IE Patch Squashes Six Memory Corruption Flaws

Summary:

  • This vulnerability affects: All current versions of Internet Explorer
  • How an attacker exploits it: By enticing one of your users to visit a web page containing malicious content
  • Impact: Various, in the worst case an attacker can execute code on your user’s computer, potentially gaining complete control of it
  • What to do: Deploy the appropriate Internet Explorer patches immediately, or let Windows Automatic Update do it for you

Exposure:

In a security bulletin released today as part of Patch Day, Microsoft describes six new vulnerabilities that affect all current versions of Internet Explorer (IE). Microsoft rates the aggregate severity of these new flaws as Critical.

Though these vulnerabilities differ technically, they share the same general scope and impact, and involve various memory corruption flaws having to do with how IE handles certain HTML objects. If an attacker can lure one of your users to a web page containing malicious web code, he could exploit any one of these memory corruption vulnerabilities to execute code on that user’s computer, inheriting that user’s privileges. Typically, Windows users have local administrative privileges. In that case, the attacker could exploit these flaws to gain complete control of the victim’s computer.

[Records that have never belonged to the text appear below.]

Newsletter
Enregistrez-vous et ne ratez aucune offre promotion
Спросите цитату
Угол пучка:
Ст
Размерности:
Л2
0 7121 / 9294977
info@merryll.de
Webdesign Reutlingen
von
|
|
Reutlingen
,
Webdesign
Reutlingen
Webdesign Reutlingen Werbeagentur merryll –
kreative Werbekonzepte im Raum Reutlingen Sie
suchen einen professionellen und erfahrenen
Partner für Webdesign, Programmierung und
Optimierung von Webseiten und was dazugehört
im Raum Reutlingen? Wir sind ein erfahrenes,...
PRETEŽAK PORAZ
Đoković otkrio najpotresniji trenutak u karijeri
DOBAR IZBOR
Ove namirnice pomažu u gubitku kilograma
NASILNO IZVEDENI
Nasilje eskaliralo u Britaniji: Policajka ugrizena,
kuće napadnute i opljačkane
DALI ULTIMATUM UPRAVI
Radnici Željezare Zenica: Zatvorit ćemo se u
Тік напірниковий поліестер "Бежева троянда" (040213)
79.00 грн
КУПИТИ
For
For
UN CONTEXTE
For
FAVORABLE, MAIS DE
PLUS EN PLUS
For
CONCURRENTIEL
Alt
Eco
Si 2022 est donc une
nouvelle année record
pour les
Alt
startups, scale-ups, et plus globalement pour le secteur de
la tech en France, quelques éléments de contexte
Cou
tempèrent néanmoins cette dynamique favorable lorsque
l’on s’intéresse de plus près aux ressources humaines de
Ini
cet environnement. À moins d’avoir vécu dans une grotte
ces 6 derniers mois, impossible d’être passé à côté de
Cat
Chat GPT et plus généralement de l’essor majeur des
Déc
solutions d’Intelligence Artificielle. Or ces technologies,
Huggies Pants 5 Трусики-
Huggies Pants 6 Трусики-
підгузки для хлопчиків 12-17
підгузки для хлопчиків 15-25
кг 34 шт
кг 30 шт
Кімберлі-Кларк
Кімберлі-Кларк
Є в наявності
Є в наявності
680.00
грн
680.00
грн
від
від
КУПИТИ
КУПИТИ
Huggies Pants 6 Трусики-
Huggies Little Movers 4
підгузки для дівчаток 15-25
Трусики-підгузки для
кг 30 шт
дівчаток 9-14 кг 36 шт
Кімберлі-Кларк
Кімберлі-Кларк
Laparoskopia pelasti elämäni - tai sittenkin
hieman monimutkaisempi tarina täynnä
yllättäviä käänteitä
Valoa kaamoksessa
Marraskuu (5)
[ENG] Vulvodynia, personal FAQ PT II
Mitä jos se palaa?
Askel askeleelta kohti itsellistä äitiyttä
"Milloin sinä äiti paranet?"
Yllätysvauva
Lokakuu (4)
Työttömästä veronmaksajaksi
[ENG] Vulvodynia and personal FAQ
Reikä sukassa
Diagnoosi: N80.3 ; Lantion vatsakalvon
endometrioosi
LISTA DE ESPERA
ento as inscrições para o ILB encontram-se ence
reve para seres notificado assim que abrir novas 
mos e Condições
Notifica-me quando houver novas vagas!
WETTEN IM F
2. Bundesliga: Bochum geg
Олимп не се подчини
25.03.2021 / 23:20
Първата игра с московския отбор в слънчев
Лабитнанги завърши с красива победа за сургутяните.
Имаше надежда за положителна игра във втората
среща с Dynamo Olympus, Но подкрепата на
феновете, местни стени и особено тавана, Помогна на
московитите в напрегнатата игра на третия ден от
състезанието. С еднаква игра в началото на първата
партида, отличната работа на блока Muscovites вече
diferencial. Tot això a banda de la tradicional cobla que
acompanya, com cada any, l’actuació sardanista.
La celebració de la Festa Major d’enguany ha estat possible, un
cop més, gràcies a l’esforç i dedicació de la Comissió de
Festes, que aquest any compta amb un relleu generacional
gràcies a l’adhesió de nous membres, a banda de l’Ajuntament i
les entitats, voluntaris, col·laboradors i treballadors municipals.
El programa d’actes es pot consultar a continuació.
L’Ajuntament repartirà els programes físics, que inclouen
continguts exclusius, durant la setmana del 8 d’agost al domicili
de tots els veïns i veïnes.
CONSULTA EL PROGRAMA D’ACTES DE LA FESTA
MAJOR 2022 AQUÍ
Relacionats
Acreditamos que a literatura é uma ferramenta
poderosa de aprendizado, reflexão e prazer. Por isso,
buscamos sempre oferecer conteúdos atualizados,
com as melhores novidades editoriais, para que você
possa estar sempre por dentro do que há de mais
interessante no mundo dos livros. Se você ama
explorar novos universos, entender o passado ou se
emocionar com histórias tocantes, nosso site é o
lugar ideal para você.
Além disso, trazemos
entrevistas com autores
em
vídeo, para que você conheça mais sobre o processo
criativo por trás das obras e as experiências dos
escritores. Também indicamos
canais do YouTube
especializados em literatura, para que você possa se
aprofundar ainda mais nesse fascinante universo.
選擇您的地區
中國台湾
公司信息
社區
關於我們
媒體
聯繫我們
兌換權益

Technical differences aside, the memory corruption flaws in IE pose significant risk. You should download and install the IE cumulative patch immediately.

Keep in mind, today’s attackers often hijack legitimate web pages and booby-trap them with malicious code. Typically, they do this via hosted web ads or through SQL injection and cross-site scripting (XSS) attacks. Even recognizable and authentic websites could pose a risk to your users if hijacked in this way, and the vulnerabilities described in today’s bulletin are perfect for use in drive-by download attacks.

Solution Path:

You should download, test, and deploy the appropriate IE updates immediately, or let Windows Automatic Update do it for you. You can find links to the various IE updates in the “Affected and Non-Affected Software” section of Microsoft’s April IE security bulletin.

For All WatchGuard Users:

Good News! WatchGuard’s Gateway Antivirus and Intrusion Prevention services can often prevent these sorts of attacks, or the malware they try to distribute. For instance, our IPS signature team has developed signatures that can detect and block many of the memory corruption vulnerabilities described in Microsoft’s alert:

  • WEB-CLIENT Microsoft Internet Explorer Memory Corruption Vulnerability (CVE-2014-1755)
  • WEB-CLIENT Microsoft Internet Explorer Memory Corruption Vulnerability (CVE-2014-1753)
  • WEB-CLIENT Microsoft Internet Explorer Memory Corruption Vulnerability (CVE-2014-1751)
  • WEB-CLIENT Microsoft Internet Explorer Memory Corruption Vulnerability (CVE-2014-1752)

Your XTM appliance should get this new IPS update shortly.

Furthermore, our Reputation Enabled Defense (RED) and WebBlocker services can often prevent your users from accidentally visiting malicious (or legitimate but booby-trapped) web sites that contain these sorts of attacks. Nonetheless, we still recommend you install Microsoft’s updates to completely protect yourself from all of these flaws.

Status:

Microsoft has released patches to fix these vulnerabilities.